Task instructions: Only the pictures are to be left out; set down the rest of the records exactly.

Data:
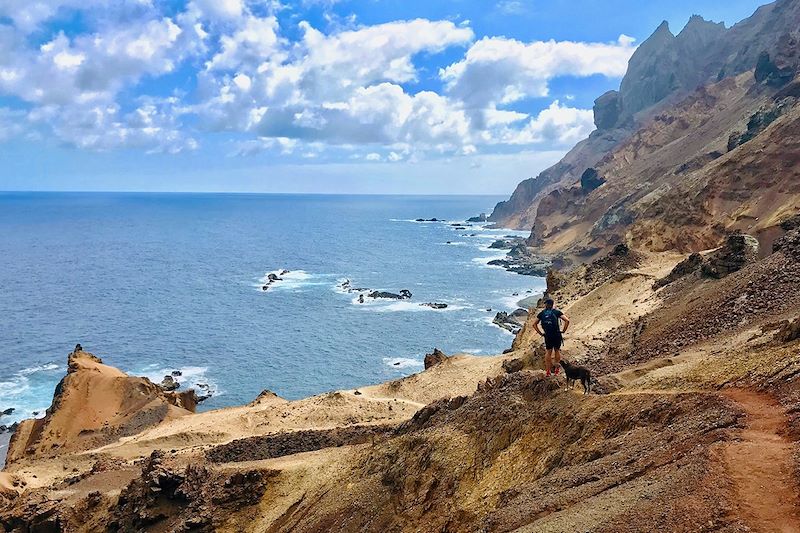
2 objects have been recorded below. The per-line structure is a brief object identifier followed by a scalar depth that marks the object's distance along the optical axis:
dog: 14.71
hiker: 16.52
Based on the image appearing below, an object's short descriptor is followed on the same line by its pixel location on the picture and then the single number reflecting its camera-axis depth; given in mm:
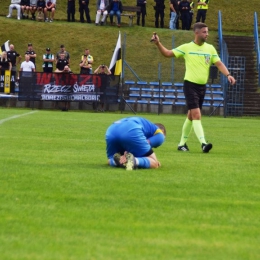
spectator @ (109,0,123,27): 44906
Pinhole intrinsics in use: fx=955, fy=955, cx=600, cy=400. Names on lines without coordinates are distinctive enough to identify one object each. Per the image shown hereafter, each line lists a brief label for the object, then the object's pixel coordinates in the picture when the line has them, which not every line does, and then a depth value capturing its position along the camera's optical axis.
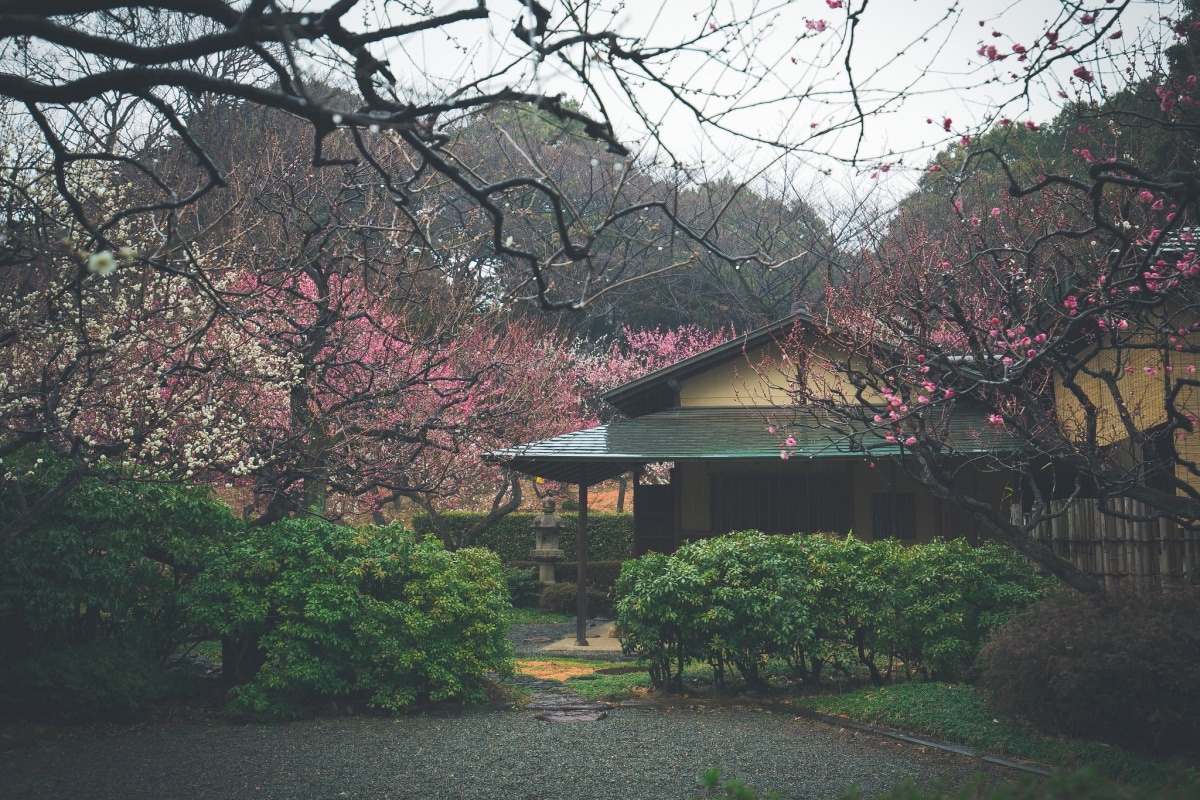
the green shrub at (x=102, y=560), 7.94
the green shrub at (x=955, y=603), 8.75
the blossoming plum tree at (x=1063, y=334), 7.00
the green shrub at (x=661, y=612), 9.40
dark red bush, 6.11
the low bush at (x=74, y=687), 7.92
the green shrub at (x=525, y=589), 20.95
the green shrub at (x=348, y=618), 8.57
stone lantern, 20.53
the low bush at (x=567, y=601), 19.20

Solution to this problem:
2 objects have been recorded below. The per-line structure is a brief object identifier followed by a scalar depth that marks the object's distance along the optical axis:
dog: 14.71
hiker: 16.52
Based on the image appearing below, an object's short descriptor is followed on the same line by its pixel location on the picture and then the single number reflecting its camera-axis depth; given in mm:
spectator @ (109,0,123,27): 44906
Pinhole intrinsics in use: fx=955, fy=955, cx=600, cy=400. Names on lines without coordinates are distinctive enough to identify one object each. Per the image shown hereafter, each line lists a brief label for the object, then the object's pixel coordinates in the picture when the line has them, which not every line does, and then a depth value capturing its position along the camera's optical axis.
the green shrub at (x=102, y=560), 7.94
the green shrub at (x=955, y=603), 8.75
the blossoming plum tree at (x=1063, y=334), 7.00
the green shrub at (x=661, y=612), 9.40
dark red bush, 6.11
the low bush at (x=74, y=687), 7.92
the green shrub at (x=525, y=589), 20.95
the green shrub at (x=348, y=618), 8.57
stone lantern, 20.53
the low bush at (x=567, y=601), 19.20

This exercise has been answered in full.